How annoying. It's almost false advertising. How can readers respond to something if they don't know what it is? MSF said, "I feel like something’s been hidden from me" -- yeah, the rest of the book! She was right!

This is exactly why the workshop resists trying to have novel workshops. How can you critique something that's incomplete? I know it has taught them, and with some success. But at least you know in that case that you're dealing with a fish head, not a fish.

All that aside, if Tussing is writing a whole novel with language as refined and fresh as it here, that's exciting.

vu said...

I kinda think it does work as a stand-alone story. My guess is that it’s setting up a dichotomy between technology (which is determinate and utilitarian) and the science of human emotion (which is ambiguous and irresoluble). The misanthropic Tanager guy becomes a foil to the narrator’s younger, idealistic self: the kid who wants to (and believes he can) save his teacher/lover “over and over again,” despite being ill-equipped to do so. The narrator now understands how naïve he was back then, how difficult it is ultimately for anyone (like Alice) to “rebuild” their heart--and Tanager, in retrospect, seems to be the catalyst for this understanding. I might just be pulling stuff out of my ass here, but that’s my take anyway. If the story does have a problem, it’s that this kind of thematic setup, being so obviously structured, inevitably feels inorganic and somewhat contrived, as though the writer is trying too hard to give his narrative substance and complexity and not letting the narrative breathe on its own. Or maybe it’s the cliché young-character-learns-indirectly-from-the-weird-old-outcast-in-town storyline. I’ll be curious as to how the rest of the novel will handle this. Despite these weaknesses, though, I really did enjoy the excerpt. I agree with Michelle--Justin does an excellent job of writing about a student/teacher love affair without succumbing to the usual clichés.

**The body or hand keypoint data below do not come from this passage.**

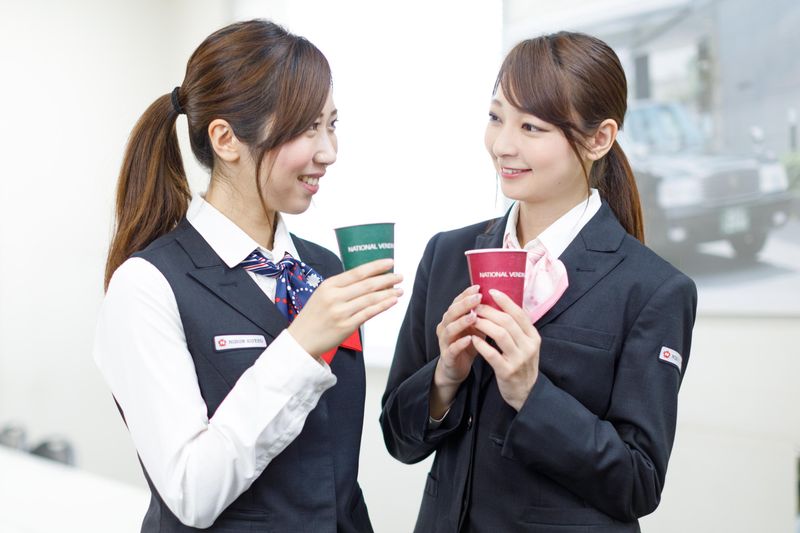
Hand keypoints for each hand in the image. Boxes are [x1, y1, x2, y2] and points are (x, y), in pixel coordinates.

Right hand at [288, 258, 401, 357]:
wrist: (300, 340)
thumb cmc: (313, 316)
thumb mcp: (322, 294)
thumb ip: (342, 287)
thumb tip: (368, 279)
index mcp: (329, 285)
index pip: (357, 272)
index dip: (376, 266)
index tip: (389, 262)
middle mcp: (335, 297)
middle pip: (367, 284)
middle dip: (387, 279)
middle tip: (399, 276)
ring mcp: (341, 312)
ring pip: (370, 299)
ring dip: (388, 293)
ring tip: (399, 290)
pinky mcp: (346, 326)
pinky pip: (369, 313)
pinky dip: (382, 306)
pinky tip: (392, 301)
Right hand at [430, 285, 483, 416]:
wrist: (455, 369)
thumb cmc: (468, 345)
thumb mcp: (476, 327)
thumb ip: (483, 315)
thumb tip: (501, 299)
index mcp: (452, 318)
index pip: (457, 301)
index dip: (466, 294)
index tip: (479, 286)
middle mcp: (446, 327)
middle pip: (452, 312)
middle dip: (465, 304)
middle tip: (478, 298)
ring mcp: (445, 342)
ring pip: (449, 329)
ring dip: (462, 322)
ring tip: (474, 316)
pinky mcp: (447, 357)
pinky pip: (452, 349)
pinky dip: (460, 343)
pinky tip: (469, 340)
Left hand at [471, 289, 540, 410]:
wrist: (526, 393)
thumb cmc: (522, 365)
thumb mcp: (526, 345)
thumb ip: (518, 329)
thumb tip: (503, 305)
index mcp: (533, 337)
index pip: (520, 313)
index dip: (505, 301)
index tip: (491, 291)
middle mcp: (529, 346)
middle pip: (508, 322)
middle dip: (489, 311)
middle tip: (476, 306)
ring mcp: (519, 359)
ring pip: (500, 334)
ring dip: (484, 324)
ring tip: (472, 319)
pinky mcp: (507, 371)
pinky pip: (492, 354)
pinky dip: (481, 344)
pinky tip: (472, 338)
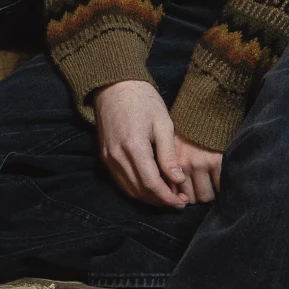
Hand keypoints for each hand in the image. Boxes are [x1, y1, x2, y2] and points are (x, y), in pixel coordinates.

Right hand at [92, 80, 222, 207]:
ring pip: (129, 190)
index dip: (168, 197)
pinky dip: (137, 189)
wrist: (115, 86)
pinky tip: (152, 187)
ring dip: (149, 198)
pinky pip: (121, 182)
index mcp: (134, 147)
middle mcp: (117, 157)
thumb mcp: (163, 124)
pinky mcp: (105, 157)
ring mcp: (108, 158)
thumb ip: (169, 154)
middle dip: (161, 201)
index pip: (152, 184)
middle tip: (180, 201)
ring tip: (169, 196)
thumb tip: (178, 180)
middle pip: (140, 191)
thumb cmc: (144, 101)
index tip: (183, 202)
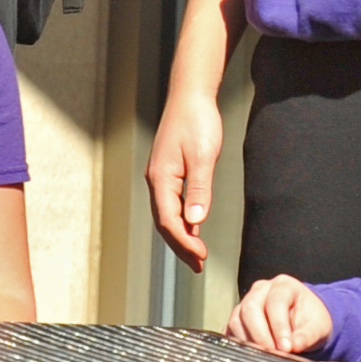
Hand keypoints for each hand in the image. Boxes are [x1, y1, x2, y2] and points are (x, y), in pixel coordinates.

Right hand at [145, 83, 223, 270]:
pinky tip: (194, 228)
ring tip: (196, 256)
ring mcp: (161, 176)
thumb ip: (200, 189)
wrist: (190, 95)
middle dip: (180, 246)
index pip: (169, 220)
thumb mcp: (204, 155)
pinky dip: (182, 220)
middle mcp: (156, 180)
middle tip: (198, 266)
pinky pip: (172, 204)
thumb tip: (196, 221)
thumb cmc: (197, 121)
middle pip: (165, 223)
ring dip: (181, 236)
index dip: (184, 241)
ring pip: (167, 215)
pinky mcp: (169, 172)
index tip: (201, 257)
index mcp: (161, 178)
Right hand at [228, 273, 332, 358]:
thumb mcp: (318, 327)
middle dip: (260, 335)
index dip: (279, 326)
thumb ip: (307, 335)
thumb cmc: (311, 320)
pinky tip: (252, 356)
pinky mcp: (237, 319)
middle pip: (250, 309)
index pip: (275, 302)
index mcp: (283, 286)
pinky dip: (239, 345)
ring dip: (248, 342)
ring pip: (236, 320)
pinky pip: (230, 331)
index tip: (286, 348)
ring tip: (264, 358)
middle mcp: (260, 290)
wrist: (304, 321)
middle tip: (272, 354)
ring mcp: (245, 303)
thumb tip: (295, 346)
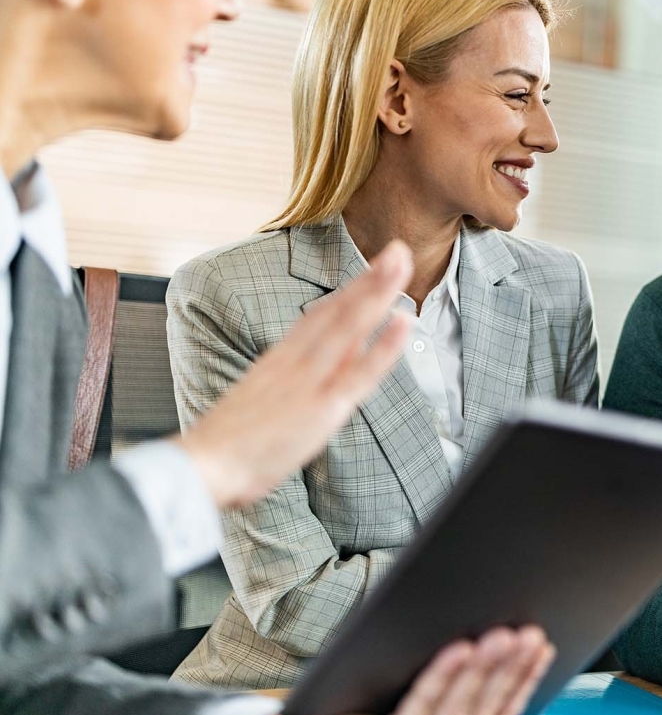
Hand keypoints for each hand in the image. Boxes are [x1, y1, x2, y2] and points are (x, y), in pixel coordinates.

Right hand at [179, 241, 414, 507]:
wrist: (204, 466)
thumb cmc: (227, 446)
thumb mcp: (257, 404)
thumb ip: (285, 387)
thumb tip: (304, 380)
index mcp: (279, 360)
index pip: (319, 317)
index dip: (348, 292)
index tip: (372, 269)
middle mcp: (296, 361)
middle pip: (338, 311)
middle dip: (370, 279)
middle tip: (398, 248)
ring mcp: (311, 379)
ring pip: (350, 326)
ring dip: (378, 292)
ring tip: (402, 261)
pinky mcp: (323, 405)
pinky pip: (360, 372)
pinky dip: (384, 346)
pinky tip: (404, 320)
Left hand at [244, 626, 553, 714]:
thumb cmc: (358, 711)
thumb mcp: (417, 701)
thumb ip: (453, 689)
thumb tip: (493, 645)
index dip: (524, 681)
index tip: (541, 647)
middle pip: (484, 711)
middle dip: (511, 668)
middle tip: (528, 635)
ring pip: (460, 708)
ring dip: (487, 668)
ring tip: (503, 636)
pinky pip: (425, 705)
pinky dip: (446, 674)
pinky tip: (461, 648)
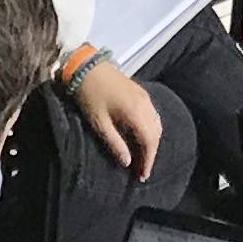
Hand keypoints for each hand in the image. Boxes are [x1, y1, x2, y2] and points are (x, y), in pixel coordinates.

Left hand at [70, 59, 165, 179]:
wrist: (86, 65)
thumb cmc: (89, 95)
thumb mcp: (98, 123)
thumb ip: (115, 143)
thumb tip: (127, 162)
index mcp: (136, 112)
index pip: (149, 142)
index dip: (148, 160)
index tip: (142, 176)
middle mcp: (145, 104)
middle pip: (156, 134)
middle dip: (151, 154)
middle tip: (142, 170)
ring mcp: (145, 96)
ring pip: (157, 124)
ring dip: (152, 141)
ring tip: (142, 156)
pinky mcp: (140, 92)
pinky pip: (153, 115)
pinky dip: (151, 129)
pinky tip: (141, 136)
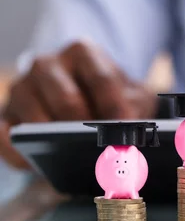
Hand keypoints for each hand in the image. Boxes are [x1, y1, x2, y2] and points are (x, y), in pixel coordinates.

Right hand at [0, 41, 157, 168]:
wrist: (89, 102)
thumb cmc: (114, 98)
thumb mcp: (132, 97)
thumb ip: (135, 109)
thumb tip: (131, 135)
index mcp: (82, 53)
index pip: (101, 80)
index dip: (116, 109)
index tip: (127, 132)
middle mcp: (47, 64)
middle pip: (67, 100)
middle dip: (86, 128)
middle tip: (102, 151)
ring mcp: (22, 88)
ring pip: (35, 119)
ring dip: (55, 142)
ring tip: (77, 160)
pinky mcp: (6, 115)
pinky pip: (3, 136)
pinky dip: (19, 154)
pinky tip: (39, 168)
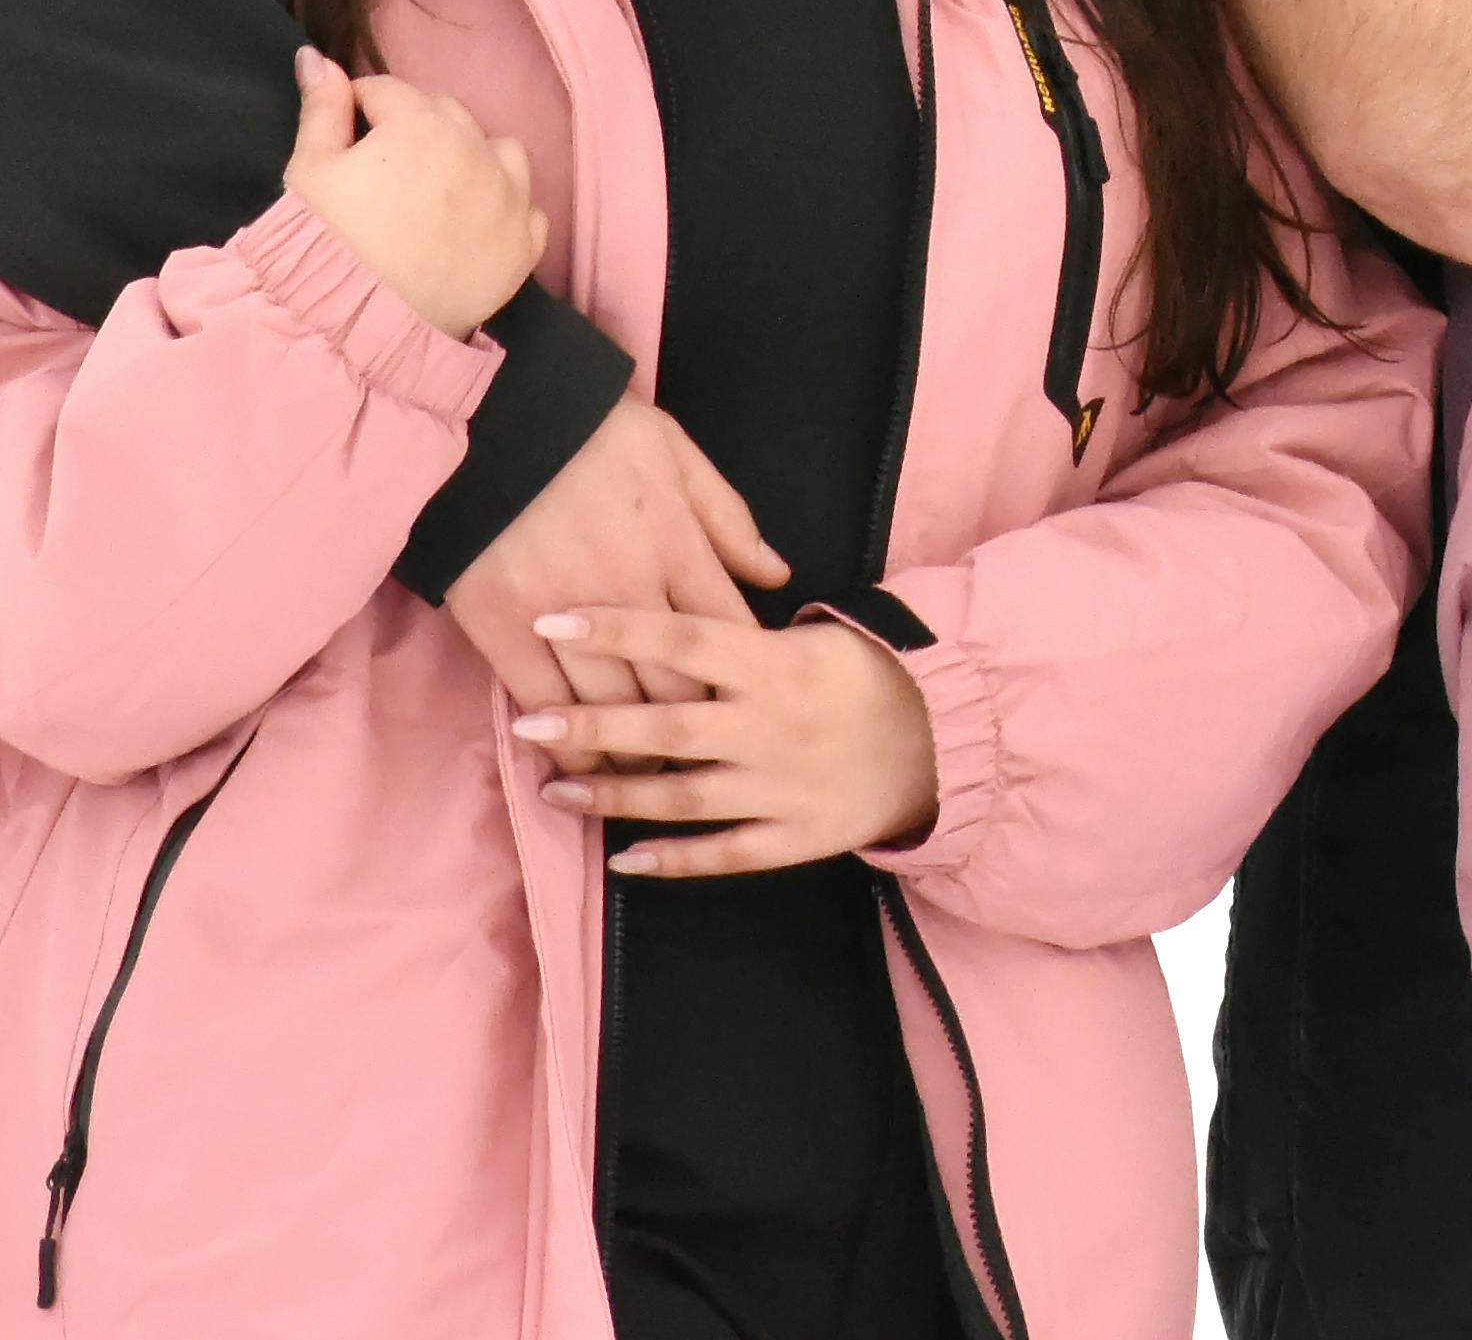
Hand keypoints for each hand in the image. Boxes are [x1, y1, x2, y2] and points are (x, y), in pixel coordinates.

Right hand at [281, 48, 543, 336]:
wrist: (364, 325)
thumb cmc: (329, 244)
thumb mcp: (309, 171)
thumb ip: (321, 107)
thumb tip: (316, 55)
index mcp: (420, 124)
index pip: (387, 91)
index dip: (362, 109)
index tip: (348, 139)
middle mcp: (475, 149)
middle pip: (445, 114)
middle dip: (414, 128)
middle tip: (383, 171)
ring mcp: (509, 196)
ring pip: (499, 151)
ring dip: (472, 157)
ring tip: (437, 190)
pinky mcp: (525, 243)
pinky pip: (527, 206)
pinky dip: (506, 207)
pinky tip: (475, 223)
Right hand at [440, 397, 788, 760]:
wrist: (492, 415)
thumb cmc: (591, 428)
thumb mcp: (676, 452)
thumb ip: (728, 518)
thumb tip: (777, 575)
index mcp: (677, 548)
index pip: (729, 634)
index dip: (743, 677)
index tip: (750, 703)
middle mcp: (630, 591)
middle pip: (679, 685)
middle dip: (699, 728)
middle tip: (706, 756)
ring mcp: (565, 615)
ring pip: (615, 706)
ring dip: (636, 750)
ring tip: (650, 777)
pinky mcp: (504, 627)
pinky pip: (543, 701)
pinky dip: (563, 740)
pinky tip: (577, 764)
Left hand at [511, 606, 939, 876]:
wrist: (945, 740)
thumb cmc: (869, 673)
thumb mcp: (817, 633)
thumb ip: (744, 631)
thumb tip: (672, 610)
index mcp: (775, 665)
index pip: (680, 637)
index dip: (614, 627)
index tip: (551, 618)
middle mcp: (768, 727)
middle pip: (665, 723)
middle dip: (591, 723)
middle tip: (527, 721)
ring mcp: (778, 789)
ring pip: (680, 796)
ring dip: (611, 795)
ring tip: (552, 788)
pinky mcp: (793, 839)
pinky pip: (722, 854)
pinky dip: (671, 860)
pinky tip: (622, 859)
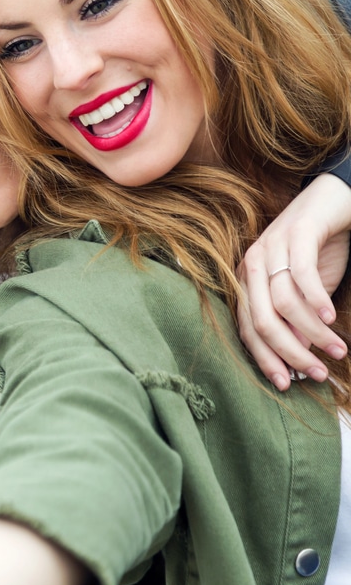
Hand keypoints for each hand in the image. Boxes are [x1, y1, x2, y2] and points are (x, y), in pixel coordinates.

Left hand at [237, 173, 350, 389]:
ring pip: (282, 303)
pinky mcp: (295, 232)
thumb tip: (296, 355)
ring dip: (312, 332)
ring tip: (337, 348)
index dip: (265, 358)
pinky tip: (331, 318)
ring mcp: (270, 246)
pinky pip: (300, 274)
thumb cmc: (319, 248)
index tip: (286, 384)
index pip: (247, 329)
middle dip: (290, 352)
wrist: (335, 199)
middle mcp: (250, 264)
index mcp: (246, 281)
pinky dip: (315, 301)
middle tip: (317, 373)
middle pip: (261, 321)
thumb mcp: (305, 292)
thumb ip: (296, 320)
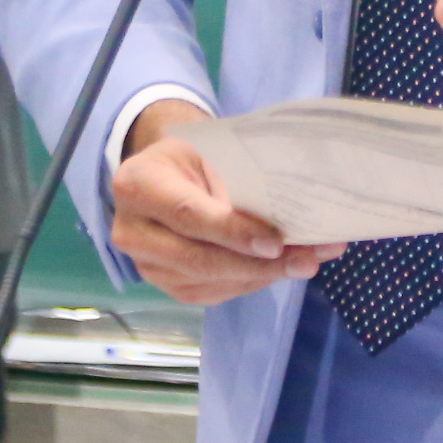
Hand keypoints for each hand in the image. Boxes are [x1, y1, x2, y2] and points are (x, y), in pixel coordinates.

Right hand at [111, 102, 341, 304]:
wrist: (164, 175)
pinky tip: (283, 269)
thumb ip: (237, 179)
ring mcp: (147, 265)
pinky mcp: (167, 286)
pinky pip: (215, 293)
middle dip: (258, 264)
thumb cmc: (192, 156)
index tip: (275, 243)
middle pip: (199, 258)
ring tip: (309, 263)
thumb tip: (291, 213)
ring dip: (265, 276)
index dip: (232, 232)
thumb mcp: (208, 150)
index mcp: (137, 185)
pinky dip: (253, 282)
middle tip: (307, 260)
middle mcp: (133, 232)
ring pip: (210, 282)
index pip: (188, 215)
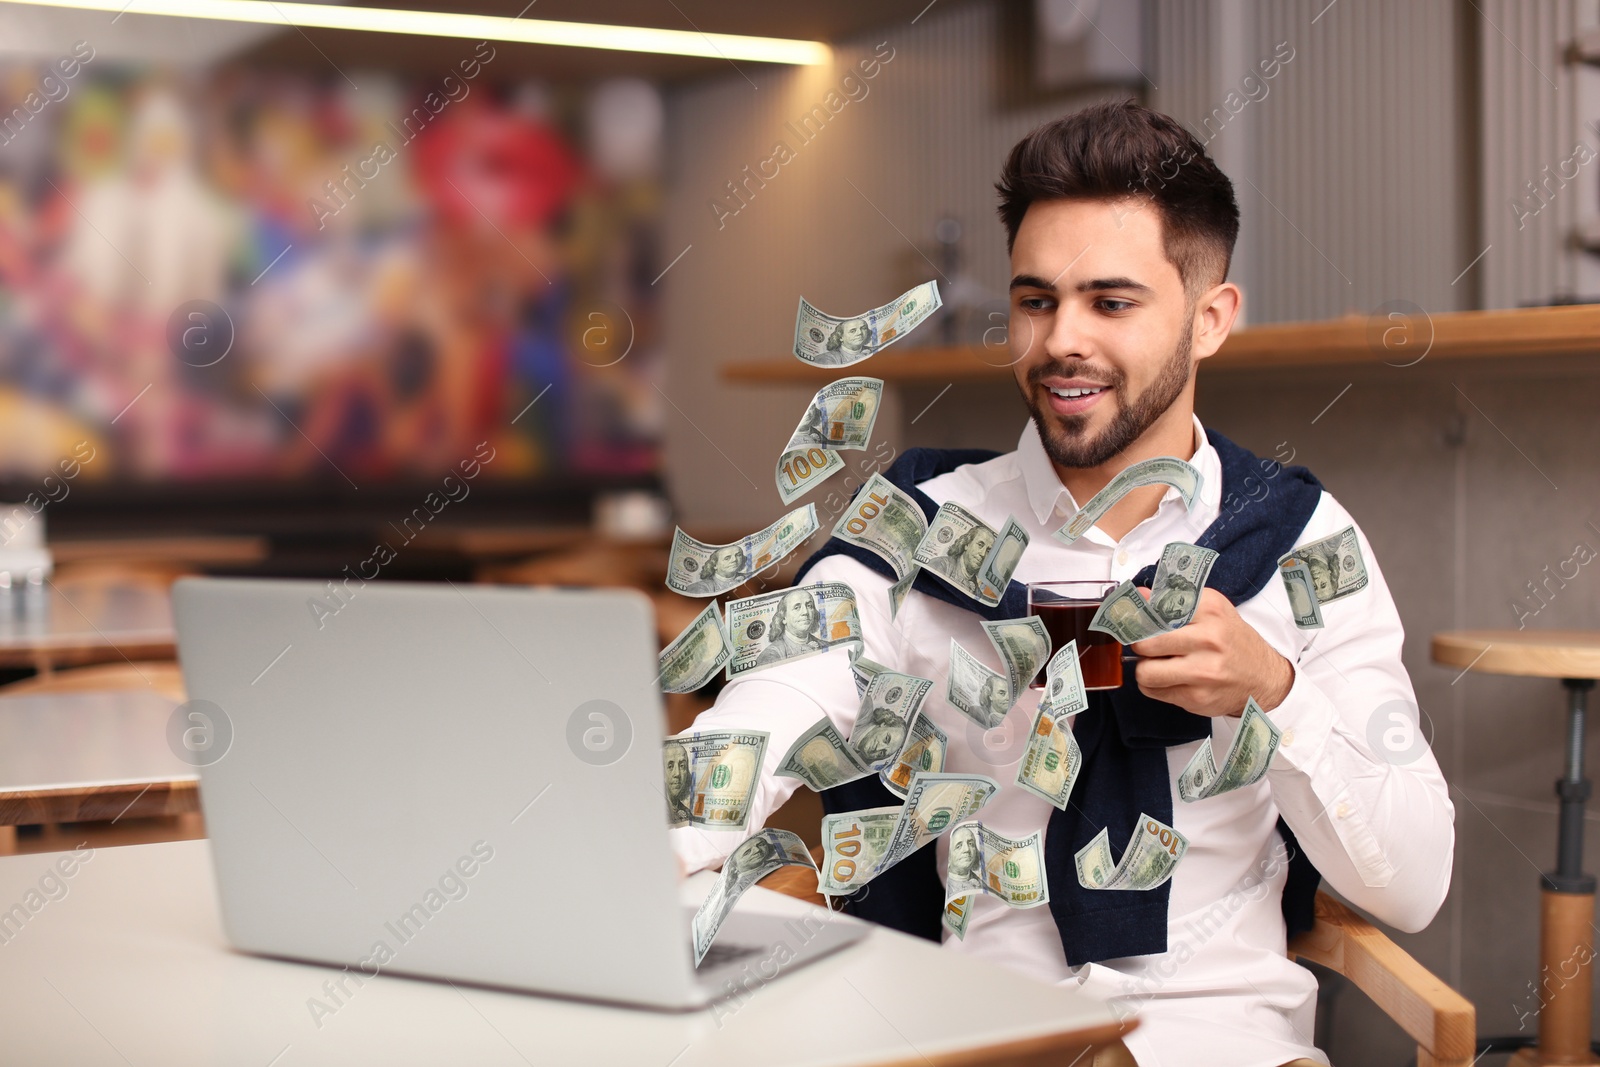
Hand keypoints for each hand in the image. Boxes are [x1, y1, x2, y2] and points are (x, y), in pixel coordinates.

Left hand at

His writing, I’ll also agree, is fantastic throughout, especially in the wonderfully wrought last scene.

By the way, Goats, I really enjoy reading this site (and the Babies site) everyday. Keep up the great chatter.

MSF said...

see, that's what i get for being all respectable and not reading the author bio before doing the review. i have 2 thoughts re novel excerpts in the nyer: 1) i hate them, and 2) i'm much more forgiving if they don't satisfy as short stories b/c i know the novel will probably address whatever i missed from the excerpt. damn it. now i feel kind of stupid(er).

vu, while i like your take on the technology/romance aspect, i'm not sure if i buy it as a construct. it's not a dichotomous relationship from what i can see, unless the split is teacher/emotion v. stranger/technology, and that's not a structure that i think can work in the construct of either story or novel.

i suspect there's probably more going on than that, so i'll be sure to read the book when it comes out. i'd check it out on the basis of the writing alone.

and thanks for the biographical info, thisbe--i thought the name sounded familiar but i hadn't put it together. hope i don't ruin his good work this summer. ;-)

ian said...

Just a note on the NYer and novel excerpts. Nothing, I suspect, will outdo the "short story" by V.S. Naipaul that the NYer published last fall. Not only was it an excerpt from Naipaul's new novel, it was the next-to-last chapter!